Applications to work in KL fall in NTT

Yemris Fointuna, Kupang

The abuse of Indonesian maid Nirmala Bonat has had a negative impact on local people in her home province, East Nusa Tenggara (NTT), seeking similar jobs in Malaysia.

Labor recruitment agency PT Bina Rizki Kurnia, which dispatched Nirmala to Malaysia on June 24 last year, confirmed on Tuesday a decrease in the number of local residents wanting to go to the neighboring country to work.

"We were scheduled on Tuesday to send more workers to Malaysia but the management suddenly canceled because the level of interest of locals in becoming maids in Malaysia has decreased since the Nirmala abuse case," said Jhon Salmon, director of the Kupang, NTT, branch of Bina Rizki.

He said the decision to cancel the departure of 10 Indonesian workers from the province was made pending the legal processing of Nirmala's case in Malaysia.

Apart from that, the number of prospective workers to be sent by the company to the neighboring country failed to achieve the quota of around 50 people, Salmon added.

He stressed that the cancellation was not due to trauma among prospective workers, who had registered themselves with PT Bina Rizki to participate in vocational training before being sent abroad.

PT Bina Rizki is an authorized recruitment agency registered with the Ministry of Manpower and Transmigration.

Salmon acknowledged that before the Nirmala abuse case surfaced last week, many people in East Nusa Tenggara were interested in seeking jobs in Malaysia via his company.

The high level of interest was indicated in statistical data on those who had registered with the company and other recruitment agencies seeking work in Malaysia.

"Usually, they total 50 to 100 per departure. However, this time, it is very small, only 10 people. So, we have decided to cancel their departure until the quota is filled," Salmon said.

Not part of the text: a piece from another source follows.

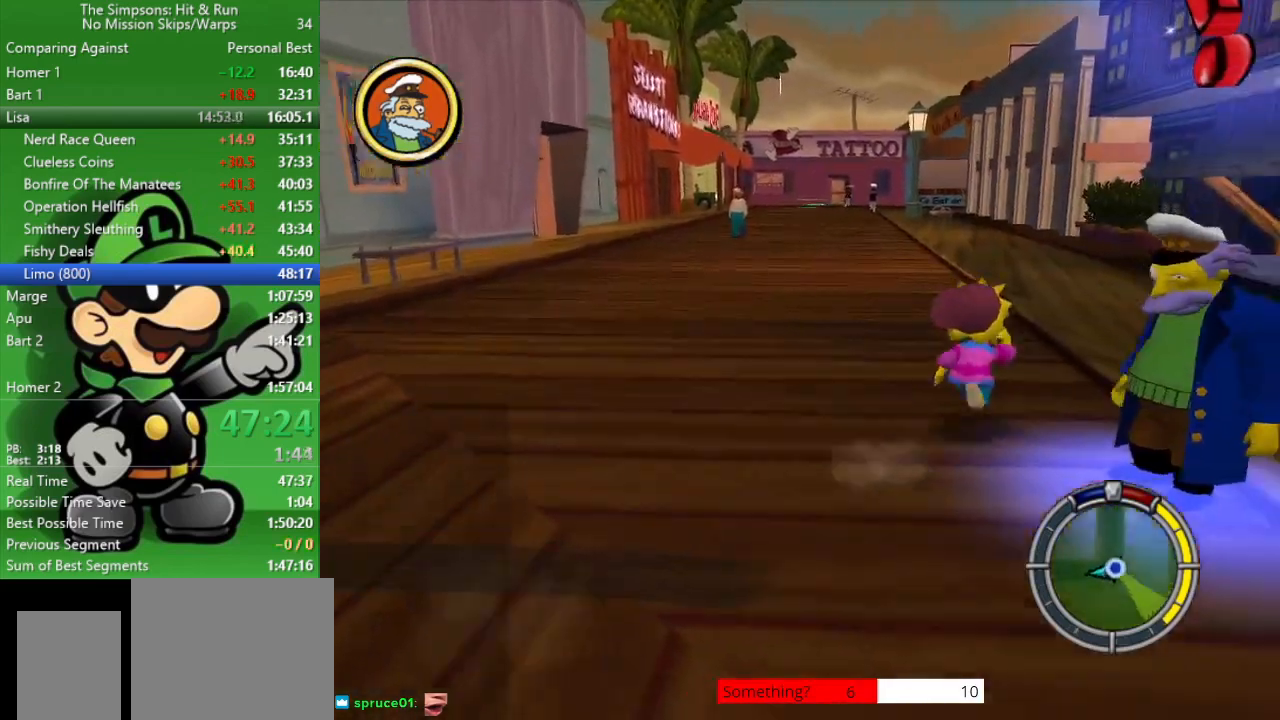
{"buttons": [], "left_stick": "center", "right_stick": "center", "events": [[67, "left_stick", "down-right"], [133, "R2", "up"], [150, "left_stick", "down"], [267, "SQUARE", "down"], [400, "left_stick", "center"], [433, "SQUARE", "up"]]}
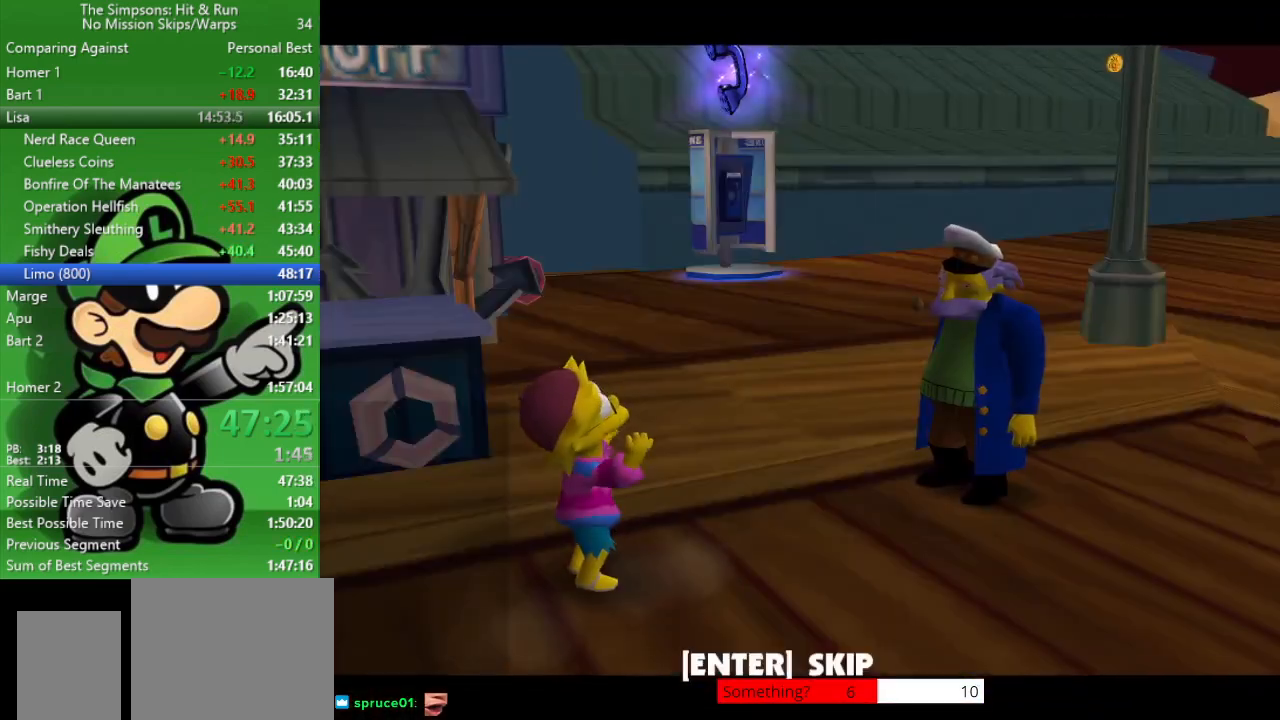
{"buttons": ["CIRCLE", "R1"], "left_stick": "up-left", "right_stick": "center", "events": [[117, "R1", "down"], [233, "R1", "up"], [317, "R1", "down"], [383, "R1", "up"], [467, "R1", "down"], [483, "CIRCLE", "down"], [483, "left_stick", "up-left"]]}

He believes that clarity in the legal processing of Nirmala's case by the Malaysian authorities would help restore the interest of people in the country's eastern province to seek work there.

Last Saturday, a Malaysian court charged Nirmala's employer, Yim Pek Ha, 35, with scalding the Indonesian domestic helper with hot water and burning her with an iron, in one of the country's worst maid abuse cases.

Prosecutors reportedly demanded a sentence of 67 years in prison.

Yim pleaded not guilty to four charges of causing grievous bodily harm to Nirmala at her luxury condominium in central Kuala Lumpur between January and May.

Judge Akhtar Tahir denied Yim bail and ordered her to remain in prison pending trial on July 26, a court official, speaking on customary condition of anonymity, told The Associated Press.

In charges read out in court, Yim was accused of using "dangerous weapons" -- a hot iron and hot water -- to inflict grievous bodily harm on the maid on three occasions.

The charges each carry a maximum jail term of 20 years and a fine or whipping. A fourth charge accused Yim of beating Nirmala with a metal cup, and carries a jail term of up to seven years.

However, Nirmala's parents, from Tuapakas village, Kualin subdistrict, South Timor Tengah regency, East Nusa Tenggara, demanded on Tuesday the death sentence or life imprisonment for Yim

"I, as Nirmala's mother, cannot accept the threat of an 80- year jail term for her (Yim). For me, a life sentence or the death penalty would be most appropriate because the abuse of my daughter was very savage and inhuman," said Martha Bonat Tony, 36.

She was speaking in Kupang before leaving for Kuala Lumpur via Jakarta on Tuesday along with her husband Daniel Bonat, 39.

The alleged abuse sparked a national outrage in Malaysia and Indonesia after newspapers printed front-page photographs earlier last week of the maid, showing burns and bruises over much of her body.